In [1]:
### START of Spark initial setup ###

# NOTE: Set up and initialize Spark session here. The rest of the code assumes that pyspark is accessible.

### END of Spark initial setup ###

In [2]:
import numpy as np
import pandas as pd
from numpy import random

from pyspark.sql.types import ArrayType, IntegerType, StringType, DoubleType

import datagen
from datagen import * 
import importlib
importlib.reload(datagen)

import pdb

import warnings
warnings.filterwarnings('ignore')

# Generating a sythetic table of impressions
The following steps show how to generate a synthetic impression table which can be used by the virtual ID assignment algorithm. This is based on a census file that is provided in the repository as `census.csv`.
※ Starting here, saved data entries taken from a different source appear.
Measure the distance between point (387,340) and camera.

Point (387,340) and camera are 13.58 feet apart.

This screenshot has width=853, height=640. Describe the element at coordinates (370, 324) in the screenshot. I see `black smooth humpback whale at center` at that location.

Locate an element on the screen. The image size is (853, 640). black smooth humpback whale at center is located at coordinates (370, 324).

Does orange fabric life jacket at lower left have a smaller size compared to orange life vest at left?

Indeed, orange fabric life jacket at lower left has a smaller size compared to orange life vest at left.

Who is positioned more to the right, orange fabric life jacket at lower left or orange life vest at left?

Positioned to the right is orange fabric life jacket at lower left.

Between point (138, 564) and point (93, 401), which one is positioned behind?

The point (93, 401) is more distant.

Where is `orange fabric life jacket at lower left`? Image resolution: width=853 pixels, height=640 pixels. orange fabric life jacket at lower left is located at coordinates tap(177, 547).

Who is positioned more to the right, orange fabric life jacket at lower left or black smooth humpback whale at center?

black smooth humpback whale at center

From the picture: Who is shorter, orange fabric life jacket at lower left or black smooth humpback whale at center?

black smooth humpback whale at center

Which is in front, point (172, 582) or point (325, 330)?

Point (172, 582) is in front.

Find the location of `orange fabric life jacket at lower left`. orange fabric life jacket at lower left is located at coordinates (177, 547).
The process starts with generating a list of people based on a power-law distribution of rates. Here we have used the Lomax (or the Pareto type II) distribution
$$
    L(x) = \frac{\alpha}{m} \left(1 + \frac{x}{m}\right)^{-(\alpha + 1)}
$$
We continue making the table `df_people_n` by assigning a randomly chosen number of impressions per person based on the rate generated in the previous step and then we finaly create `df_impressions` table by assigning random timestamps.

In [3]:
# Load the synthetic census file
census = pd.read_csv("census.csv")
df_census = spark.createDataFrame(census)

In [4]:
demo_cols = ["gender", "ethnicity", "age_range", "education", "income_code"]

# Generate the people from the census. This also assigns a rate to each person.
df_people = gen_people_table(df_census, demo_cols).cache()

In [None]:
population_total = df_census.agg(F.sum("population")).collect()[0][0]

# Add a number of impressions to each person based the approximate total number of impressions provided
df_people_n = add_n_impressions(df_people, I=10**9, population_total=population_total)

In [None]:
df_people_n.show()

In [None]:
start_ts = "2020-03-01 00:00:00"
end_ts   = "2020-07-01 00:00:00"

# Now, create an impression table based on the given number of impression per person using a random
# assignment of timestamp to each impression between `start_ts` and `end_ts`
df_impressions = gen_synthetic_impressions(df_people_n, start_ts, end_ts, demo_cols)

In [None]:
df_impressions.show()